Established in 1971, the school is the youngest of the elementary schools in Hawai'i Kai. It was built at a time when team-teaching was the rage and the philosophy of schools without walls was in vogue. Today the challenge is to adapt these classrooms to a smaller, more intimate approach to learning.

Yee and her predecessor, Dorothy Pertz, have spent more than a decade working with legislators and the state Department of Education to get walls built to separate the double-sized classrooms, Yee said. So far only one building has been completed. Financing has been approved for the second building, but a contract hasn't been awarded yet, said Yee, who came from Mililani Waena, where she was a vice principal

"We have a lot of expertise on campus, and we will build on that," Yee said. "We want to keep reassessing our mission so it remains alive and meaningful for the students."

• What are you most proud of? The school is tied closely to the community. There are parents and retired teachers on campus all the time, helping out. "All we have to do is ask and the volunteers come," Yee said.

• Best-kept secret? Every teacher has a new iMac in his or her classroom. The computer lab is equipped with new iMacs.

• Everybody at our school knows: Mr. Larry, the custodian. "Larry Orta spends his free time in the special-education classroom helping the students. He husks coconuts for the students and fixes slippers when they break. He's been known to help parents start their cars and open locked car doors when the keys are left inside," Yee said.

• Our biggest challenge: Keeping communication open between the established teachers and the new teachers and preserving the culture of the school, the community and Hawai'i.

• What we need: Volunteers to help install new playground equipment for second- and third-graders on Oct. 5. The school also needs light fixtures, light switches, doors and whiteboards after the classroom dividing walls are in place. The school also could use a digital camera and a mixer for the new broadcast program on campus.

• Projects: Finding the money to rewire the school with individual phone lines, data ports and closed-circuit television so that the new broadcast program can be sent to all classrooms.

• Special events: Each year the school has a keiki carnival and fun run. This year the carnival is called a Rainbow of Fun; it's scheduled from 2 to 6 p.m. on Nov. 1. The event is open to the community and features rides, bazaars and games. The money raised is used to support classroom teachers. The fun run/walk, which was started to raise money for the school's playgrounds, is held in May.

• • •

At a glance

• Where: 7788 Hawai'i Kai Drive

• Phone: 397-5800

• Principal: Loretta Yee, at the school for eight months

• School nickname: None. The student council is considering creating a mascot, either a dolphin or a cougar.

• School colors: Blue and white

• Enrollment: 471, with room for 550 students

• SATs: Here's how Kamiloiki Elementary students fared on the most recent Stanford Achievement Test. Listed is the combined percentage of students scoring average and above average, compared with the national combined average of 77 percent.

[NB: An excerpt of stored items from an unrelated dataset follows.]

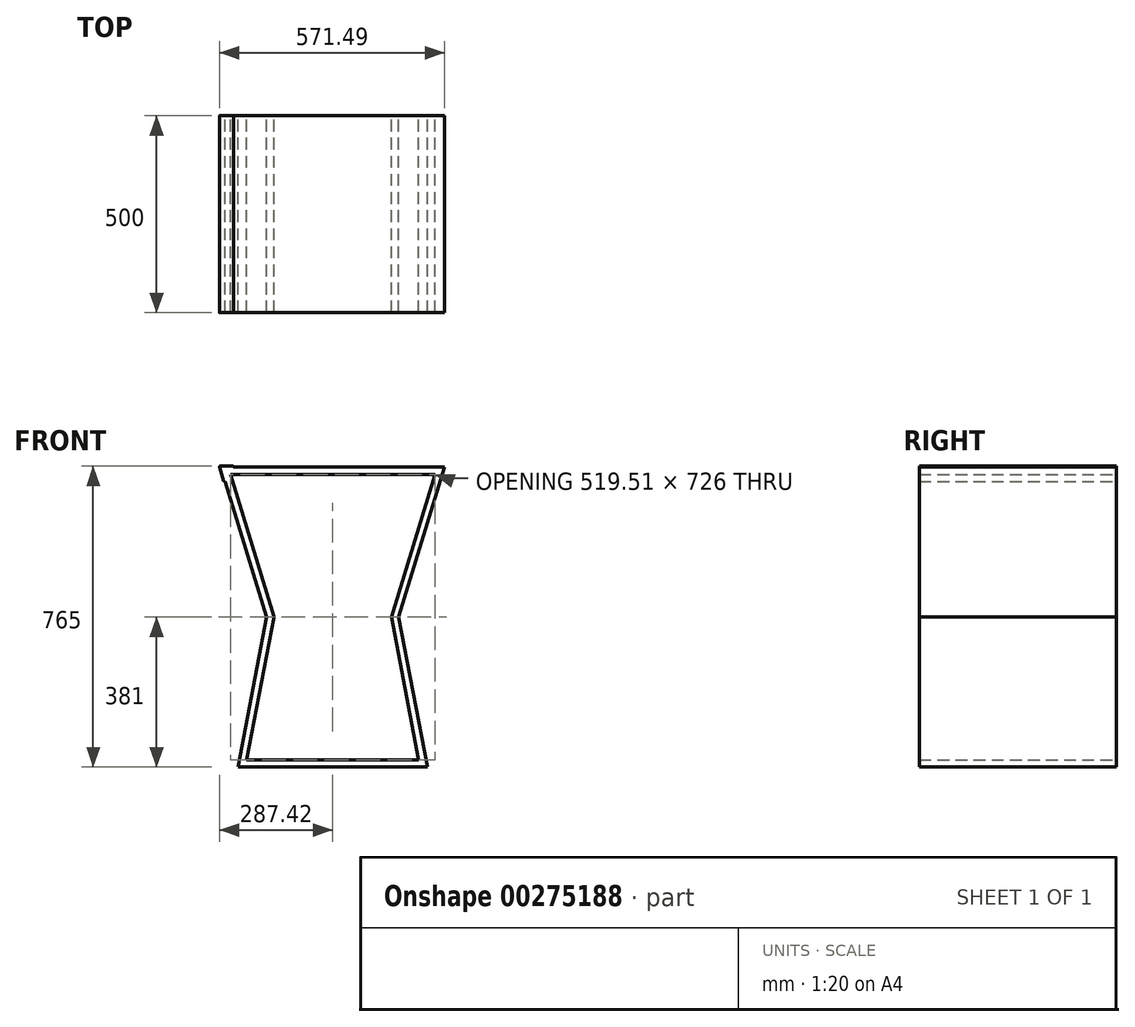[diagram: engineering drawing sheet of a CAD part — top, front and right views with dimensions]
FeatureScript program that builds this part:
annotation { "Feature Type Name" : "Feature", "Feature Type Description" : "" }
export const myFeature = defineFeature(function(context is Context, id is Id, definition is map)
    precondition{}
    {
        {
            var Q0;
            Q0=qCreatedBy(makeId("Front.planeOp"),FACE);
            var sketch = newSketch(context, id + "F0", { "sketchPlane" : qUnion([Q0])});
            skLineSegment(sketch, "E0", {"start": v(-284.07, 381) * mm, "end": v(-167.83, 0) * mm});
            skLineSegment(sketch, "E1", {"start": v(-167.83, 0) * mm, "end": v(-240.61, -381) * mm});
            skLineSegment(sketch, "E2", {"start": v(-240.61, -381) * mm, "end": v(240.61, -381) * mm});
            skLineSegment(sketch, "E3", {"start": v(240.61, -381) * mm, "end": v(167.83, 0) * mm});
            skLineSegment(sketch, "E4", {"start": v(167.83, 0) * mm, "end": v(284.07, 381) * mm});
            skLineSegment(sketch, "E5", {"start": v(284.07, 381) * mm, "end": v(-284.07, 381) * mm});
            skLineSegment(sketch, "E6", {"start": v(0, 381) * mm, "end": v(0, -381) * mm, "construction": true});
            skLineSegment(sketch, "E7", {"start": v(-167.83, 0) * mm, "end": v(167.83, 0) * mm, "construction": true});
            skLineSegment(sketch, "E8.0", {"start": v(149.31, 1) * mm, "end": v(259.76, 363) * mm});
            skLineSegment(sketch, "E8.1", {"start": v(-259.76, 363) * mm, "end": v(-149.31, 1) * mm});
            skLineSegment(sketch, "E8.2", {"start": v(-149.31, 1) * mm, "end": v(-218.85, -363) * mm});
            skLineSegment(sketch, "E8.3", {"start": v(259.76, 363) * mm, "end": v(-259.76, 363) * mm});
            skLineSegment(sketch, "E8.4", {"start": v(-218.85, -363) * mm, "end": v(218.85, -363) * mm});
            skLineSegment(sketch, "E8.5", {"start": v(218.85, -363) * mm, "end": v(149.31, 1) * mm});
            skLineSegment(sketch, "E9", {"start": v(-259.76, 363) * mm, "end": v(-278.57, 363) * mm});
            skLineSegment(sketch, "E10", {"start": v(-273.04, 344.85) * mm, "end": v(-274, 344.55) * mm});
            skLineSegment(sketch, "E11", {"start": v(-276.49, 345.88) * mm, "end": v(-287.33, 381.42) * mm});
            skLineSegment(sketch, "E12", {"start": v(-285.42, 384) * mm, "end": v(-254.22, 384) * mm});
            skLineSegment(sketch, "E13", {"start": v(-252.22, 382) * mm, "end": v(-252.22, 381) * mm});
            skLineSegment(sketch, "E14", {"start": v(-284.07, 381) * mm, "end": v(-287.2, 381) * mm});
            skPoint(sketch, "E15.visualSharp", {"position": v(-288.12, 384) * mm});
            skArc(sketch, "E15.filletArc", {"start": v(-285.42, 384) * mm, "mid": v(-287.02, 383.2) * mm, "end": v(-287.33, 381.42) * mm});
            skPoint(sketch, "E16.visualSharp", {"position": v(-252.22, 384) * mm});
            skArc(sketch, "E16.filletArc", {"start": v(-252.22, 382) * mm, "mid": v(-252.8, 383.41) * mm, "end": v(-254.22, 384) * mm});
            skPoint(sketch, "E17.visualSharp", {"position": v(-275.9, 343.97) * mm});
            skArc(sketch, "E17.filletArc", {"start": v(-276.49, 345.88) * mm, "mid": v(-275.52, 344.7) * mm, "end": v(-274, 344.55) * mm});
            skSolve(sketch);
        }
        {
            var Q0;
            {var subQ7=sQuery(id+"F0.wireOp",EDGE,"E1");Q0=makeQuery(id+"F0.imprint","IMPRINT",FACE,{"disambiguationData":[TD([[makeQuery(id+"F0.imprint","IMPRINT",EDGE,{"derivedFrom":subQ7}),1.0]])]});}
            var Q1;
            Q1=makeQuery(id+"F0.imprint","IMPRINT",FACE,{"disambiguationData":[TD([[makeQuery(id+"F0.imprint","IMPRINT",EDGE,{"derivedFrom":sQuery(id+"F0.wireOp",EDGE,"E12")}),-1.0]])]});
            var Q2;
            {var subQ5=sQuery(id+"F0.wireOp",EDGE,"E10");Q2=makeQuery(id+"F0.imprint","IMPRINT",FACE,{"disambiguationData":[TD([[makeQuery(id+"F0.imprint","IMPRINT",EDGE,{"derivedFrom":subQ5}),-1.0]])]});}
            extrude(context, id + "F1", {"entities" : qUnion([Q0, Q1, Q2]), "depth" : 500 * mm, "offsetDistance" : 25 * mm});
        }
    });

Third-grade reading, 93 percent; math, 93 percent. Fifth-grade reading, 88 percent; math, 93 percent.

• History: Kamiloiki, which means "the little milo tree," opened in 1971 with more than 500 students. The symbol of Kamiloiki Elementary School is three heart-shaped leaves of the milo, which in Hawaiian legend was a sacred tree representing strength and fertility.

• Special features: The symbol of the milo tree is featured on a tiled mural on the wall outside the library that was presented by the class of 1985. A new mural installed this summer is called "Radiant Light of Kamiloiki" and was done by local artist Emiko Mizutani.

• Special programs or classes: Fine arts programs are the school's specialty. Among its special programs are a Fine Arts Festival, where the band and orchestra plays for invited guests and parents, and an Authors Tea for third-graders, in which students get the opportunity to read their works aloud. The school also uses its discretionary funds to pay for an art teacher and a speech coach who works with students after school to prepare for the annual Chevron Speech Festival.

• Computers: About 50, including 30 in the computer lab and one in each classroom.